→ TEXT FOR ANALYSIS:
····················

Tuesday, March 16, 2010

The Myriad Ways that the Universe is Unfair

First, it is our Spring Break, and the weather is beautiful. It went up into the 80's today. But my thesis script is due on the Monday we get back from Spring Break, so needless to say, I'm not doing too many things that are Spring Breaky. Instead, I'm sitting at my desk like one big panic attack inside a body.

And that body has a sore toe. So today I took it to the doctor on campus, who suspects I injured it in some way, that the nail will eventually fall off, and that it's infected. She gave me a prescription for some antibiotics. The doctor's office was my big outing for the day. But on the way home I passed a little farmer's market, and it was so nice out, that I thought "I'm going to take another twenty minutes to be happy before returning to my writing dungeon."

I parked at a meter, but it said "Fail." I've heard rumors that you can get a ticket for parking at out of order meters, so I got back in the car and moved to the next meter. I figured I'd only need fifteen minutes to traverse the half block and buy some oranges, but, again, I really live in fear of tickets, so I put in two quarters. This gave me a little extra time to chat with the chatty sprouts guy who plays his saxophone to his sprouts when they're growing. And a minute to sample a Cermoya fruit and buy one for Paul. Then I got us tamales. I thought "this is nice. I'm in the sun, I'm supporting local businesses, spending just a little bit of money. I'm choosing to be happy for this bit of time."

····················

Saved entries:
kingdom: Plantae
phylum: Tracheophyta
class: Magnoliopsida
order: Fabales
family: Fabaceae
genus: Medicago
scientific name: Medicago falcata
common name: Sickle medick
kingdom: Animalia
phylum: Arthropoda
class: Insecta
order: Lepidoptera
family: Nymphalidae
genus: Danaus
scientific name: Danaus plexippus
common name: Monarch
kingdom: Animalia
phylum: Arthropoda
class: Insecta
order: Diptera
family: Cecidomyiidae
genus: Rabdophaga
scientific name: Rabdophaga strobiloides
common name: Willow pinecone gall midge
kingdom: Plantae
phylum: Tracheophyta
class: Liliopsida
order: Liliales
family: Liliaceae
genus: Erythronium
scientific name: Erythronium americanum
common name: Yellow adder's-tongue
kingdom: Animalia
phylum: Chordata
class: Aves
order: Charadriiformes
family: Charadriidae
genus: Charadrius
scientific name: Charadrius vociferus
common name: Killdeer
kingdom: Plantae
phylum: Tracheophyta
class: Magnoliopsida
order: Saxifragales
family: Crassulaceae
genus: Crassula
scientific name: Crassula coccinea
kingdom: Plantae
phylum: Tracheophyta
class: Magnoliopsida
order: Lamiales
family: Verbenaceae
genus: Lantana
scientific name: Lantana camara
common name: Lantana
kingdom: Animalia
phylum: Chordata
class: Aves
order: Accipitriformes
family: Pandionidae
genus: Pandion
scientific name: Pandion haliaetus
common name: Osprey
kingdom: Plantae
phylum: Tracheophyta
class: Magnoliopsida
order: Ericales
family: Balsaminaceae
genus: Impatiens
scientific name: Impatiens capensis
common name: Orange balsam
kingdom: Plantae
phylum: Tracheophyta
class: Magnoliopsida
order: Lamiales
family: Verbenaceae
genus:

····················

→ WORK ITEM:
Reproduce the spring break blog post above in full, from its date line through its final sentence, without changing anything.

→ COMPLETED TASK:
Tuesday, March 16, 2010

The Myriad Ways that the Universe is Unfair

First, it is our Spring Break, and the weather is beautiful. It went up into the 80's today. But my thesis script is due on the Monday we get back from Spring Break, so needless to say, I'm not doing too many things that are Spring Breaky. Instead, I'm sitting at my desk like one big panic attack inside a body.

And that body has a sore toe. So today I took it to the doctor on campus, who suspects I injured it in some way, that the nail will eventually fall off, and that it's infected. She gave me a prescription for some antibiotics. The doctor's office was my big outing for the day. But on the way home I passed a little farmer's market, and it was so nice out, that I thought "I'm going to take another twenty minutes to be happy before returning to my writing dungeon."

I parked at a meter, but it said "Fail." I've heard rumors that you can get a ticket for parking at out of order meters, so I got back in the car and moved to the next meter. I figured I'd only need fifteen minutes to traverse the half block and buy some oranges, but, again, I really live in fear of tickets, so I put in two quarters. This gave me a little extra time to chat with the chatty sprouts guy who plays his saxophone to his sprouts when they're growing. And a minute to sample a Cermoya fruit and buy one for Paul. Then I got us tamales. I thought "this is nice. I'm in the sun, I'm supporting local businesses, spending just a little bit of money. I'm choosing to be happy for this bit of time."